Running LlamaIndex locally is a more useful and interesting use case, so we installed LlamaIndex from Github, set it up with an (OpenAI LLM) API key and ran the tutorial provided by LlamaIndex’s website.
This uses a database built on an essay by Paul Graham. Connecting LlamaIndex to that document, we were able to get the LLM to accept and answer rudimentary questions about it.
Since real-world use cases will be on private data, the next thing we did was create a database from our own data, using articles from the “AI Changes Everything” substack.
Setting this up is fairly simple in LlamaIndex. It ingests the local articles into vector form to inform the LLM of the context of our queries. Our LLM is now able to use that data to provide a response regarding the article.
Our original attempt at an article summary had incorrect or misleading information from our article, such as Yann LeCun being classified as a skeptic, and Sam Altman as an Optimist. We were using the default text-davinci-003 model originally, which was not accurate enough. Switching over to the improved gpt-3.5-turbo model gave us more accurate answers. We could use GPT-4 if we wanted even better results.

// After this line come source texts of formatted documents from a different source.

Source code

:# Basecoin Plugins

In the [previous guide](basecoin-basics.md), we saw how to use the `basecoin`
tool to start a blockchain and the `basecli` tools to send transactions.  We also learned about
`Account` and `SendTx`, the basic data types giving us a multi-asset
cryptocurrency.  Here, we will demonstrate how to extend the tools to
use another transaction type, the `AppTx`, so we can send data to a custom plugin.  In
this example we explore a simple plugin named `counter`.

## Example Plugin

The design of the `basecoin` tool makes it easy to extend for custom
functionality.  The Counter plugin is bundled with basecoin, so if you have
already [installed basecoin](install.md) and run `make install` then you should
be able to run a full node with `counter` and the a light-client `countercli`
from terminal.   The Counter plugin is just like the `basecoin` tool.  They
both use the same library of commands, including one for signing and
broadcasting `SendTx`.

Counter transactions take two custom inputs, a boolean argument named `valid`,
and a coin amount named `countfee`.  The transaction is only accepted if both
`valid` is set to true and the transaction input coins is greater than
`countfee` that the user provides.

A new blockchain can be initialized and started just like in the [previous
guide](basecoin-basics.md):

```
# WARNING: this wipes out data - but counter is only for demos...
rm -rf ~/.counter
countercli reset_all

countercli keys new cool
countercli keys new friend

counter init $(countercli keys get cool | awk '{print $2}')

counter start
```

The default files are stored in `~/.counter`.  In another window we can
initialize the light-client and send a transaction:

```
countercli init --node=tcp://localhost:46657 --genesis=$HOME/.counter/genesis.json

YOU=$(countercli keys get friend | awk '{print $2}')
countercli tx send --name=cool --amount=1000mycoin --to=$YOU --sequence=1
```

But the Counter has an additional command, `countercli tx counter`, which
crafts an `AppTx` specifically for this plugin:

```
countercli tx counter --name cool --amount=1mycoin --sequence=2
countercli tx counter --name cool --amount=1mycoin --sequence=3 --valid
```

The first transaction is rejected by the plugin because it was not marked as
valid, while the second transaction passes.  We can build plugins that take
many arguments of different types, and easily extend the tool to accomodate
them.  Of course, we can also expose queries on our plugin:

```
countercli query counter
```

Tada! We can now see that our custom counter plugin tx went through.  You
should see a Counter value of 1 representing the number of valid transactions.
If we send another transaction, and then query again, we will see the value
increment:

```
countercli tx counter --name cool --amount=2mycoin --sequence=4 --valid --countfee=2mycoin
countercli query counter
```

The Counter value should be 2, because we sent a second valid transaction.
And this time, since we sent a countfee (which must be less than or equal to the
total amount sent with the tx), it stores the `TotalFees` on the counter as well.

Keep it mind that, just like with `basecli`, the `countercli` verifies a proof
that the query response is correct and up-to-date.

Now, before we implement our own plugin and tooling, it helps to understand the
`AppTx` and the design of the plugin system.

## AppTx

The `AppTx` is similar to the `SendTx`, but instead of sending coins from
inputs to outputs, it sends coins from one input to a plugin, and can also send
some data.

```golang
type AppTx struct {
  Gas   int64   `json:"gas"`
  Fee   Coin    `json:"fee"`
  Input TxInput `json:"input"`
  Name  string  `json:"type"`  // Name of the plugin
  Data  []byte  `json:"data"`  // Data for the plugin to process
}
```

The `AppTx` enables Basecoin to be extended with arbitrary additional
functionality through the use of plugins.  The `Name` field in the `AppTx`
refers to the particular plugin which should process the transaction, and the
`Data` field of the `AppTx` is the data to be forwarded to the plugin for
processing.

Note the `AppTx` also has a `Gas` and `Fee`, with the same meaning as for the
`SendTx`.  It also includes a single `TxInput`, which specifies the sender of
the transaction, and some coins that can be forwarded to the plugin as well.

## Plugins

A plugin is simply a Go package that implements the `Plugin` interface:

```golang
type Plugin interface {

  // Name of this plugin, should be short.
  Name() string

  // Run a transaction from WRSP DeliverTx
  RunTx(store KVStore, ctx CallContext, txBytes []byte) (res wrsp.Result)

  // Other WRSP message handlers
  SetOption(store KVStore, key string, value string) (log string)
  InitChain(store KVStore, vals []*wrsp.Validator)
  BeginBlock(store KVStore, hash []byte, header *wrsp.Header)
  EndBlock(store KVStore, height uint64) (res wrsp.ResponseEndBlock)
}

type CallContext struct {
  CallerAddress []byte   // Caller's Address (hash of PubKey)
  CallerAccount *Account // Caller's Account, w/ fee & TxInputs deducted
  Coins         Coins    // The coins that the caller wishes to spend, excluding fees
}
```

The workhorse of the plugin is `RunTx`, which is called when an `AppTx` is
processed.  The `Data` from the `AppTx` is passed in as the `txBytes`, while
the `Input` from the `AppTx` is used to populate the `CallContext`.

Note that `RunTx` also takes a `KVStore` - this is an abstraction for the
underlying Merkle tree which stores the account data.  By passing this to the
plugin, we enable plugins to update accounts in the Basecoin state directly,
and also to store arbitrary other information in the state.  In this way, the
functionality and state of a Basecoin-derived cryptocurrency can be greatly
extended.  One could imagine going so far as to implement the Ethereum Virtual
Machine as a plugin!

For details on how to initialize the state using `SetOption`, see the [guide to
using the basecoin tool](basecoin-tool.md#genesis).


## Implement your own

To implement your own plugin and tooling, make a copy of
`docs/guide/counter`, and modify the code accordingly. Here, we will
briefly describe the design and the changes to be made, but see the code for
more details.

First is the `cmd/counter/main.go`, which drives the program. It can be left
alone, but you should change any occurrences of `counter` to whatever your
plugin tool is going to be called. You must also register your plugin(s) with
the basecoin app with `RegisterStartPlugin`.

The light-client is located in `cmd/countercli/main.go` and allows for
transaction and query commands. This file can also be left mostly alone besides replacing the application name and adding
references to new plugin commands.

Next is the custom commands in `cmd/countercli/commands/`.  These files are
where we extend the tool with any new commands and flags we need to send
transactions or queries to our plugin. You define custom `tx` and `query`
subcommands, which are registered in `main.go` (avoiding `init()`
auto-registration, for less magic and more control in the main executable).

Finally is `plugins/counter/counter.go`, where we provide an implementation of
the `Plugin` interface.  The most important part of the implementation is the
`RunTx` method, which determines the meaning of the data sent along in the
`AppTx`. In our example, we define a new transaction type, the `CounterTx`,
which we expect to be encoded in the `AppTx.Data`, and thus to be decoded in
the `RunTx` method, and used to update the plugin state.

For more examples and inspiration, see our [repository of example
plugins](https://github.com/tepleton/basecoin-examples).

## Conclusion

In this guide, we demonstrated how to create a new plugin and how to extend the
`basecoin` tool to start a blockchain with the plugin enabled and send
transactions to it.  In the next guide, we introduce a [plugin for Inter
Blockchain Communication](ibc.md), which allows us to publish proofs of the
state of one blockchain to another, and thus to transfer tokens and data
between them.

When we expanded our ingested dataset for LlamaIndex and used a more powerful LLM, we began to get more interesting results. It has a wide variety of connectors, so it can ingest a variety of text file types, including PDFs, spreadsheets and text data through some APIs, feeding them into VectorStores for retrieval. From this, it can generate appropriate responses based on any selected data set, including your own private local data.
LlamaIndex Use Cases
When you start to add more data to LlamaIndex and operate on that with a powerful LLM, it reveals its true usefulness. Accessing the vector store via LlamaIndex to establish proper data context provides clear advantages to using an LLM alone; an LLM alone requires much more effort and has limitations in context and data ingestion.
Some of the situations LlamaIndex is most helpful with:
Semantic search: Asking a detailed semantic query over a large dataset can be addressed with a flow combining a vector database and LLM. LlamaIndex can easily script such flows for semantic search and retrieval-augmented generation.
Synthesis over heterogeneous data: If you have a query over a diverse data set, it is a helpful tool for aggregating the data of different types, defining a common index of them, and enabling LLM queries across the full dataset.
These capabilities translate into many real-world applications. You can make an interface to your own local data for personal semantic search. Businesses can use it to create customer service AI apps that tap into corporate knowledge bases, and they can provide natural language interfaces to their business data. Creativity will find other uses.
Data privacy is a challenge. If you don’t mind letting some of your private data ending up in the context window of an external API, you can use OpenAI’s models or other external AI models. If you do care about data privacy, you can either run an LLM locally (where you are limited to smaller LLMs) or use a cloud-hosted private LLM.
Conclusion
As a way to connect data to language models, LlamaIndex addresses a key challenge in building useful AI applications around powerful AI models. There are other frameworks, such as LangChain, but LlamaIndex hits a sweet spot in terms of data management in the AI technology stack, and so is likely to co-exist with these alternatives, and assist in building powerful AI applications.